--- TASK MATERIAL ---
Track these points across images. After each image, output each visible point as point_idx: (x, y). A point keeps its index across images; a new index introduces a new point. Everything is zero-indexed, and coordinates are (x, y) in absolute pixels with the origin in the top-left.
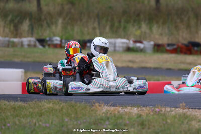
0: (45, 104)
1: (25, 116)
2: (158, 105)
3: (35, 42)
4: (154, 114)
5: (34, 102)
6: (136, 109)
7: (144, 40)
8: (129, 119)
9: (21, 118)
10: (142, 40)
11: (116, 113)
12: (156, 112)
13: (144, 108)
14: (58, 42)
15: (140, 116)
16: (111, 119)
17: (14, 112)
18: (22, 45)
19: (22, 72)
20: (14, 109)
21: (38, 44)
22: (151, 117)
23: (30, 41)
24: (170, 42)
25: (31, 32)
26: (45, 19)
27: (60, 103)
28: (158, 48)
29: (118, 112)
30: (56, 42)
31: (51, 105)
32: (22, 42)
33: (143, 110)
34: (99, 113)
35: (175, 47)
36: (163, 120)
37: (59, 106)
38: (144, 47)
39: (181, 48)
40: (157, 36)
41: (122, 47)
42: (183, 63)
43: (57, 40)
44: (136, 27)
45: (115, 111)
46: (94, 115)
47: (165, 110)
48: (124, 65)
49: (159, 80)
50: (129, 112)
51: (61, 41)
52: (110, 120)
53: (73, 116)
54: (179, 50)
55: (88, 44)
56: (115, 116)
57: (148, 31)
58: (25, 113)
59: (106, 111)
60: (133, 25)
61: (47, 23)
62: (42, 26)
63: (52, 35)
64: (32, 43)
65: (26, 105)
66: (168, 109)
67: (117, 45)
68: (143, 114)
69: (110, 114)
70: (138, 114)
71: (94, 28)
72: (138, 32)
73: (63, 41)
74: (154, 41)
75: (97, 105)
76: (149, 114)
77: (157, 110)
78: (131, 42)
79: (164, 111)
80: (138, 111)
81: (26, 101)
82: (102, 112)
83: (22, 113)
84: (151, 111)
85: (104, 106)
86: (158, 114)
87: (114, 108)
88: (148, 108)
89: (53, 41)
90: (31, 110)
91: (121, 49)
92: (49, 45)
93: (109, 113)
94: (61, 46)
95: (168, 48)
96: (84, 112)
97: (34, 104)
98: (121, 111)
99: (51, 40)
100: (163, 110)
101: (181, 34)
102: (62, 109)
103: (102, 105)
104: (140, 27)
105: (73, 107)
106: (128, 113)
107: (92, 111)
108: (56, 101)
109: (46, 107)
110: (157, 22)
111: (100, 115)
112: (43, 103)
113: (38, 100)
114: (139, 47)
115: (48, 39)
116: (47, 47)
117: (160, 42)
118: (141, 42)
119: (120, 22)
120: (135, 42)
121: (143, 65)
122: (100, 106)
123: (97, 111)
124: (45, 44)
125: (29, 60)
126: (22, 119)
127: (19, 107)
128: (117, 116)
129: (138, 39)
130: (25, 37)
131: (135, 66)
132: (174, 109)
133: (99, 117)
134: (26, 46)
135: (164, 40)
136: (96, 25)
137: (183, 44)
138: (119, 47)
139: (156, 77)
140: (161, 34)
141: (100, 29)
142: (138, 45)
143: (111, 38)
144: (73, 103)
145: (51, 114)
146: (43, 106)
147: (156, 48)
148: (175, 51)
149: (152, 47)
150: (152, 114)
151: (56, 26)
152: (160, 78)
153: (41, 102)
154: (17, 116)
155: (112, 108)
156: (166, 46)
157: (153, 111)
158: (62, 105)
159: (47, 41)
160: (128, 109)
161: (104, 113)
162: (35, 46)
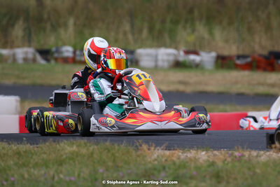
0: (66, 146)
1: (36, 165)
2: (238, 148)
3: (35, 55)
4: (233, 160)
5: (47, 144)
6: (204, 153)
7: (201, 49)
8: (198, 168)
9: (30, 168)
10: (198, 50)
11: (174, 159)
12: (236, 157)
13: (216, 152)
14: (70, 55)
15: (213, 164)
16: (169, 168)
17: (18, 159)
18: (15, 60)
19: (16, 101)
20: (19, 153)
21: (39, 57)
22: (230, 165)
23: (26, 53)
24: (241, 53)
25: (28, 40)
26: (49, 18)
27: (88, 144)
28: (223, 62)
29: (179, 158)
30: (66, 54)
31: (75, 148)
32: (14, 55)
33: (215, 155)
34: (149, 160)
35: (249, 60)
36: (249, 169)
37: (88, 149)
38: (201, 61)
39: (258, 61)
40: (221, 44)
41: (168, 61)
42: (263, 84)
43: (68, 51)
44: (189, 30)
45: (173, 156)
46: (143, 162)
47: (250, 154)
48: (172, 88)
49: (226, 111)
50: (195, 158)
51: (74, 53)
52: (167, 169)
53: (110, 164)
54: (254, 64)
56: (174, 163)
57: (206, 36)
58: (36, 160)
59: (158, 156)
60: (185, 28)
62: (44, 29)
63: (60, 43)
64: (30, 56)
65: (36, 149)
66: (254, 153)
67: (160, 57)
68: (216, 161)
69: (166, 160)
71: (125, 33)
72: (191, 39)
73: (78, 53)
74: (216, 52)
75: (145, 147)
76: (226, 160)
77: (236, 154)
78: (182, 53)
79: (247, 156)
80: (209, 157)
81: (37, 144)
82: (153, 158)
83: (32, 161)
84: (227, 155)
85: (154, 149)
86: (240, 159)
87: (171, 152)
88: (223, 151)
89: (62, 53)
90: (45, 156)
91: (166, 65)
92: (56, 59)
93: (163, 160)
94: (73, 61)
95: (238, 62)
96: (126, 159)
97: (48, 146)
98: (182, 157)
99: (58, 51)
100: (247, 154)
101: (257, 39)
102: (92, 153)
103: (153, 148)
104: (194, 31)
105: (109, 151)
106: (193, 159)
107: (138, 156)
108: (82, 142)
109: (67, 151)
110: (221, 23)
111: (150, 162)
112: (62, 144)
113: (54, 141)
114: (194, 61)
115: (54, 49)
116: (53, 62)
117: (226, 53)
118: (196, 53)
119: (163, 22)
120: (187, 53)
121: (201, 88)
122: (149, 149)
123: (146, 156)
124: (49, 57)
125: (27, 82)
126: (32, 170)
127: (25, 152)
128: (178, 162)
129: (192, 48)
130: (18, 47)
132: (262, 152)
133: (150, 166)
134: (20, 61)
135: (232, 50)
136: (127, 27)
137: (260, 55)
138: (163, 61)
139: (221, 107)
140: (227, 41)
141: (133, 34)
142: (192, 57)
143: (151, 47)
144: (108, 143)
145: (77, 162)
146: (63, 150)
147: (220, 61)
148: (248, 67)
149: (213, 60)
150: (229, 160)
152: (228, 108)
153: (59, 144)
154: (24, 165)
155: (167, 153)
156: (235, 58)
157: (231, 155)
158: (91, 148)
159: (53, 53)
160: (192, 154)
161: (156, 160)
162: (34, 60)
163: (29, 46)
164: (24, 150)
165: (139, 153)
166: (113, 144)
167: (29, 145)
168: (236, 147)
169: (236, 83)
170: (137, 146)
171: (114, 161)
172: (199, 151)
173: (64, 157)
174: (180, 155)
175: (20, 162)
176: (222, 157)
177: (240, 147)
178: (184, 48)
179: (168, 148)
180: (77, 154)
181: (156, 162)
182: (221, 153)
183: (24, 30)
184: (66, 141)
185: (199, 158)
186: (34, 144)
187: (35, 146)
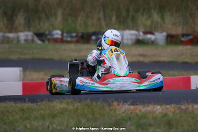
---
(WORK ITEM):
Rewrite the stretch from the start of the entries through the line containing "6: (136, 109)" as a Markdown table with the columns No. and Line, giving each line its own numbered row. Skip blank lines and leave the pictures out.

(RESULT OF THIS EXERCISE):
| No. | Line |
|---|---|
| 1 | Track these points across images. After each image, output each visible point as point_idx: (x, y). A point keeps its index across images; a new index introduces a new point. Everything is zero-indexed, and coordinates are (x, y) in absolute pixels with the origin in the top-left. |
| 2 | 0: (45, 104) |
| 3 | 1: (25, 116) |
| 4 | 2: (158, 105) |
| 5 | 3: (35, 42) |
| 6 | 4: (154, 114) |
| 7 | 5: (34, 102) |
| 8 | 6: (136, 109) |